Today we are facing a situation where instruction and textbooks in structural geology are almost entirely dedicated to rock deformation, analytical techniques in detailed field geology and summaries of plate tectonics. Illustrations based on reflection seismic profiles are virtually absent in textbooks of structural geology. These texts illustrate only the parts of the proverbial elephant, together with some conjecture, but without ever offering a glimpse of the whole elephant.
Some of the reason cited for the relative scarcity of published reflection profiles are: 1) the confidentiality of exploration data; 2) difficulties in the photographic reduction and reproduction of seismic profiles for a book format; 3) the two-dimensional nature of vertical reflection profiles; and 4) the obvious distortions in reflection profiles that are typically recorded in time.

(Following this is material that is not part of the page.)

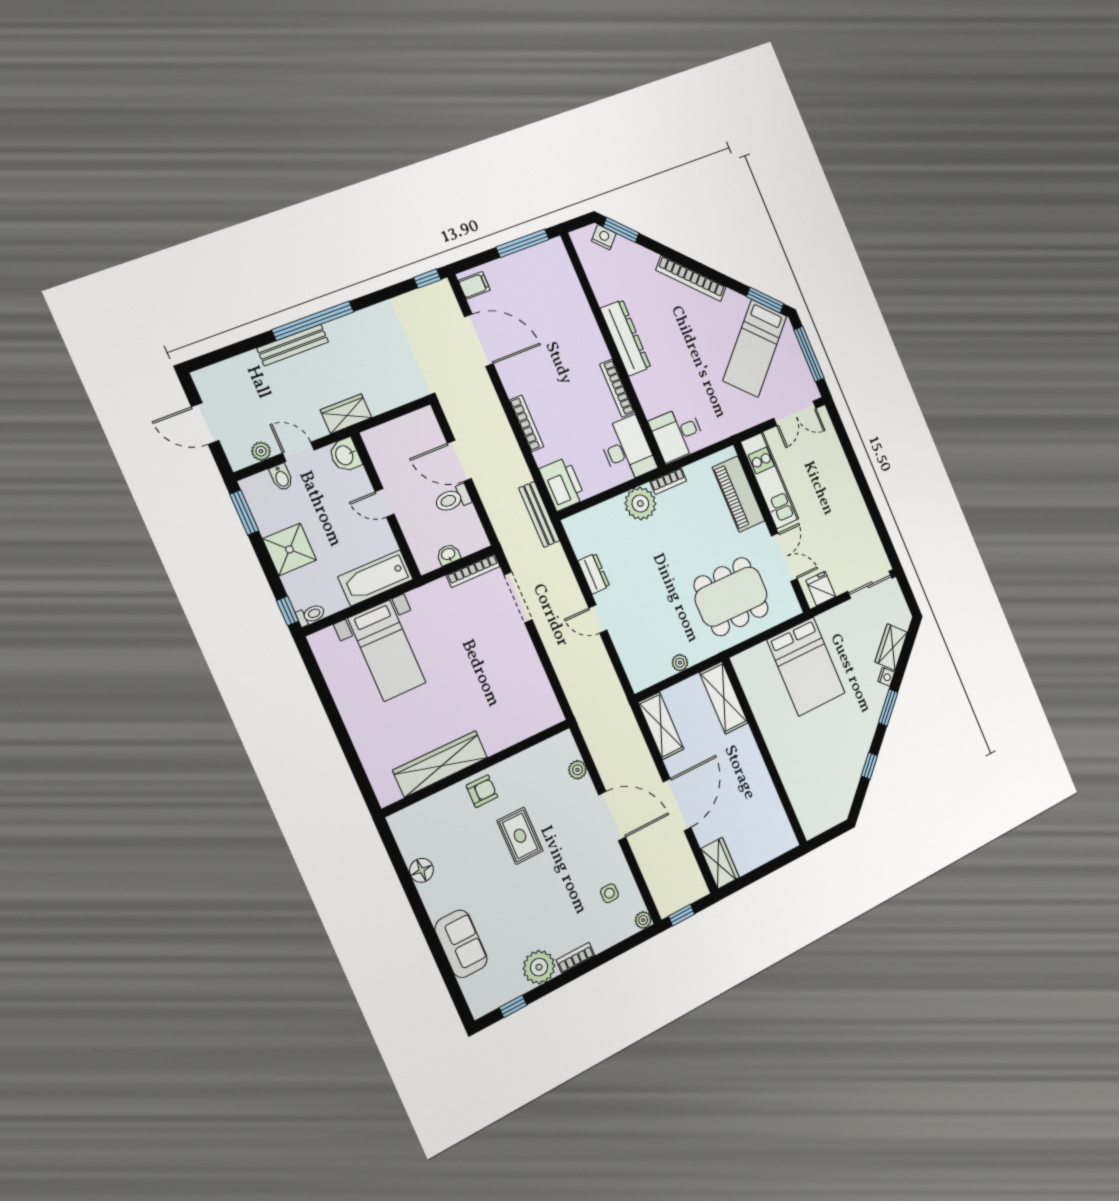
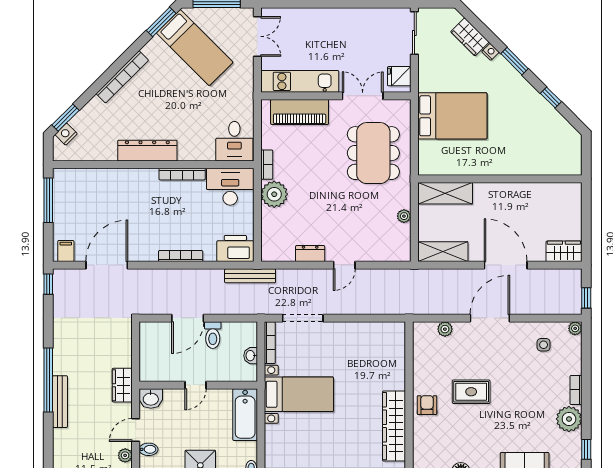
bed with nightstands: (387, 651) -> (299, 394), moved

The AAPG leadership felt that it was time to attempt to correct the situation and to produce this picture and work atlas. The first volumes, of what may become a series of volumes, are addressing an audience that includes: petroleum geologists concerned with structural interpretations; exploration companies that provide in-house training; the AAPG continuing education program; and academic colleagues interested in updating their curricula in structural geology by inclusion of reflection profiles from the “real world” in their teaching.
The atlas is not meant to be a textbook in reflection seismology (instead we listed some at the end of this introduction) nor a text in structural and/or regional geology. Our intent is simply to provide a teaching tool.